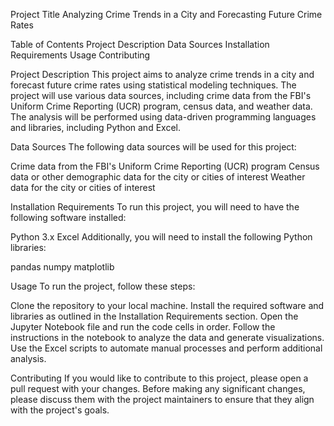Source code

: Project Title
Analyzing Crime Trends in a City and Forecasting Future Crime Rates

Table of Contents
Project Description
Data Sources
Installation Requirements
Usage
Contributing

Project Description
This project aims to analyze crime trends in a city and forecast future crime rates using statistical modeling techniques. The project will use various data sources, including crime data from the FBI's Uniform Crime Reporting (UCR) program, census data, and weather data. The analysis will be performed using data-driven programming languages and libraries, including Python and Excel.

Data Sources
The following data sources will be used for this project:

Crime data from the FBI's Uniform Crime Reporting (UCR) program
Census data or other demographic data for the city or cities of interest
Weather data for the city or cities of interest

Installation Requirements
To run this project, you will need to have the following software installed:

Python 3.x
Excel
Additionally, you will need to install the following Python libraries:

pandas
numpy
matplotlib

Usage
To run the project, follow these steps:

Clone the repository to your local machine.
Install the required software and libraries as outlined in the Installation Requirements section.
Open the Jupyter Notebook file and run the code cells in order.
Follow the instructions in the notebook to analyze the data and generate visualizations.
Use the Excel scripts to automate manual processes and perform additional analysis.

Contributing
If you would like to contribute to this project, please open a pull request with your changes. Before making any significant changes, please discuss them with the project maintainers to ensure that they align with the project's goals.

--- WORK INSTRUCTION ---
Copy the records word for word, leaving no picture in the copy.

--- ANSWER TO THIS TASK ---
Source code

: Project Title
Analyzing Crime Trends in a City and Forecasting Future Crime Rates

Table of Contents
Project Description
Data Sources
Installation Requirements
Usage
Contributing

Project Description
This project aims to analyze crime trends in a city and forecast future crime rates using statistical modeling techniques. The project will use various data sources, including crime data from the FBI's Uniform Crime Reporting (UCR) program, census data, and weather data. The analysis will be performed using data-driven programming languages and libraries, including Python and Excel.

Data Sources
The following data sources will be used for this project:

Crime data from the FBI's Uniform Crime Reporting (UCR) program
Census data or other demographic data for the city or cities of interest
Weather data for the city or cities of interest

Installation Requirements
To run this project, you will need to have the following software installed:

Python 3.x
Excel
Additionally, you will need to install the following Python libraries:

pandas
numpy
matplotlib

Usage
To run the project, follow these steps:

Clone the repository to your local machine.
Install the required software and libraries as outlined in the Installation Requirements section.
Open the Jupyter Notebook file and run the code cells in order.
Follow the instructions in the notebook to analyze the data and generate visualizations.
Use the Excel scripts to automate manual processes and perform additional analysis.

Contributing
If you would like to contribute to this project, please open a pull request with your changes. Before making any significant changes, please discuss them with the project maintainers to ensure that they align with the project's goals.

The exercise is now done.